À proporção que se iam tirando as peças de roupas, uma tepidez embalsamada respirava dentre elas; parecia que um perfume ideal de beijos se exalava ao desdobrar dos brancos lençóis de linho; percebia-se que muita lágrima e muito soluço ficaram abafados no fundo daquelas arcas.
Vieram ao provinciano novas e mais vivas saudades de Ângela. Uma vaga tristeza apoderou-se dele; ficou distraído, a olhar silenciosamente para as roupas que as duas mulheres empilhavam no chão e sobre a cama. Sentiu, compreendeu, que ele próprio, à semelhança daquelas arcas, havia também de ir perdendo, pouco a pouco, todas as ilusões, todos os perfumes, com que saíra impregnado dos braços de sua mãe.
E afastou-se do quarto para limpar as lágrimas. As lágrimas, sim, que o fato de sua primeira viagem, as impressões da Corte, a saudade, as aventuras amorosas, as ceatas pelos hotéis, davam-lhe ultimamente uma sensibilidade muito nervosa e feminil. Elas acudiam-lhe agora com extrema facilidade, chorava sempre que se comovia. Às vezes, no teatro, assistindo à representação de qualquer drama de efeitos, ficava envergonhado por não poder impedir que os olhos se lhe enchessem dágua; a simples descrição de um desgraça perturbava-o todo; a música italiana o entristecia; a idéia de um feito heróico ou de um rasgo de perversidade era o bastante para lhe agitar a circulação do sangue e formar-lhe godilhões na garganta.
Quando voltou ao quarto, já os baús estavam despejados.
Mme. Brizard não se fartava de elogiar a boa qualidade das fazendas, o bem cosido das roupas, a pachorra e asseio com que tudo fora feito. Apreciava o trabalho das marcas; chamava a atenção de Amélia para os bordados, para os labirintos e para as rendas.
— Olha! disse-lhe, mostrando um pano de crochê — o desenho é justamente como aquele da toalha do oratório. Só faltam aqui as duas borboletas do canto.
E arrumava tudo, com muito cuidado, nas gavetas da cômoda. Tomava religiosamente sobre os braços os pesados lençóis, os maços de ceroulas em folha, os pacotes intactos de meias listradas, os de lenço barrados de seda, os colarinhos de todos os feitios, as gravatas de todas as cores. E não acondicionava uma peça sem afagá-la, sem lhe passar por cima as mãos abertas.
— O rapaz estava provido de tudo! disse em voz baixa. E, depois, acrescentou alto, rindo: — Podia até casar se quisesse!

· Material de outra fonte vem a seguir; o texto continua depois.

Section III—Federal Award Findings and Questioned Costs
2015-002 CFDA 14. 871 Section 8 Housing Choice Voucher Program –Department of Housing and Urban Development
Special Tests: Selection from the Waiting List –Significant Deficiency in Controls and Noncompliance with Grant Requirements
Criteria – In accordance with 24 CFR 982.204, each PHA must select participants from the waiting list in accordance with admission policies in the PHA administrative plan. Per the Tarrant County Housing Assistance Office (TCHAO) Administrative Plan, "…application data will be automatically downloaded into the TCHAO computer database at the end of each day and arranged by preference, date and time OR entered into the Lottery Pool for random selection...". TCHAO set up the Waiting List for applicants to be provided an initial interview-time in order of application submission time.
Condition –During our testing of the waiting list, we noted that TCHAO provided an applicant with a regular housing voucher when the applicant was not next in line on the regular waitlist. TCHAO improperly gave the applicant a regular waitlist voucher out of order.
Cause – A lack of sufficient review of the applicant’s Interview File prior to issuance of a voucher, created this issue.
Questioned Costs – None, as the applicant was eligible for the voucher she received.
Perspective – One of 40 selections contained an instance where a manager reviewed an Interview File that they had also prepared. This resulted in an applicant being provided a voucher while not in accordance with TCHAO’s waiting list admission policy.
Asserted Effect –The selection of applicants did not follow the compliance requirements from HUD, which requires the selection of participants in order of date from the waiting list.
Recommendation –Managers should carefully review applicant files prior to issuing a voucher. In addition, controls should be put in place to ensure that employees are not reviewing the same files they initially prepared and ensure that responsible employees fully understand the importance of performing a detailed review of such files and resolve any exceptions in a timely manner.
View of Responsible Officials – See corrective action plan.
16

— Falta o principal... respondeu ele.
— Que é? acudiu logo Amélia.
— A noiva! explicou o moço, olhando intencionalmente para a rapariga.
— Deve estar à sua espera no Maranhão... volveu ela.

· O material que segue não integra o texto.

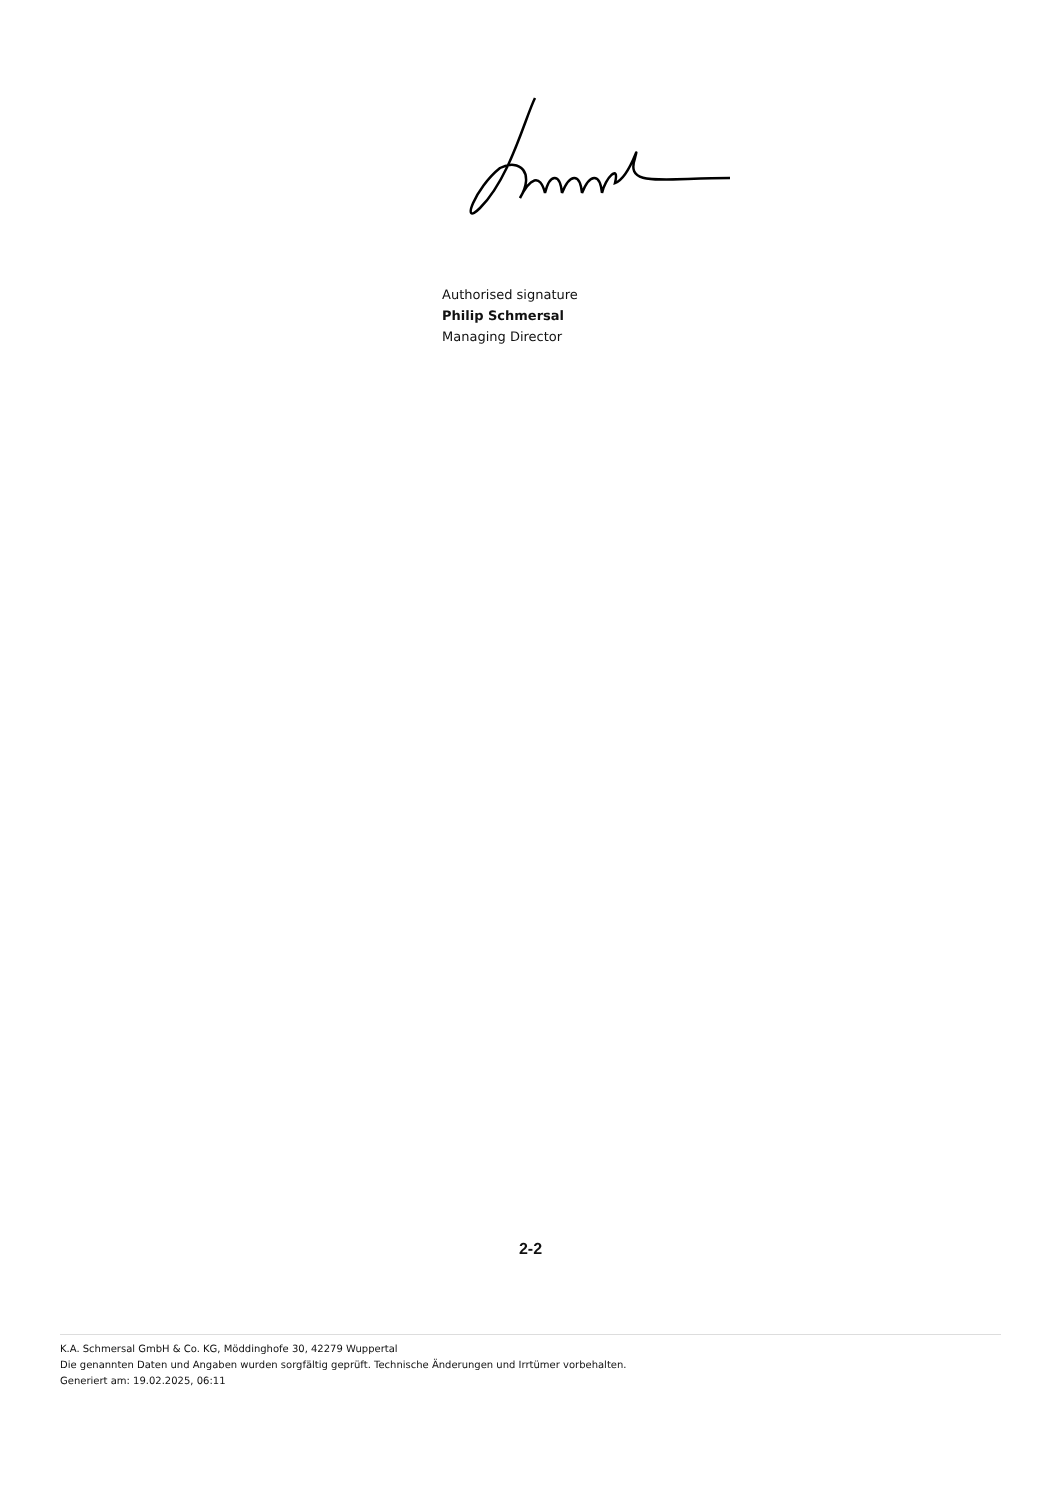Authorised signature
Philip Schmersal
Managing Director
2-2
K.A. Schmersal GmbH & Co. KG, Möddinghofe 30, 42279 Wuppertal
Die genannten Daten und Angaben wurden sorgfältig geprüft. Technische Änderungen und Irrtümer vorbehalten.
Generiert am: 19.02.2025, 06:11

E abaixou os olhos com um movimento de inocência, muito bem feito.
— Não vê! exclamou a velha. — Então um rapaz desta ordem deixava as meninas da Corte para amarrar-se a uma provinciana?... Seria de mau gosto!
— Não sei por que, retorquiu Amâncio, ligeiramente escandalizado. — Na província há senhoras bem educadas, muito chiques!
— Sei, sei, perfeitamente, disse Mme. Brizard, evitando contrariá-lo. Sei que as há... mas é que o Sr. Vasconcelos tem elementos para desejar muito melhor! Seria pena que um rapaz tão perfeito não escolhesse uma noivazinha comme il faut. — Bonita, instruída, que soubesse entrar e sair numa sala, conversar, fazer música, recitar, servir um almoço, dirigir uma soirée. Além de que, meu caro senhor, as provincianas, em geral, saem muito mais exigentes do que as filhas da Corte.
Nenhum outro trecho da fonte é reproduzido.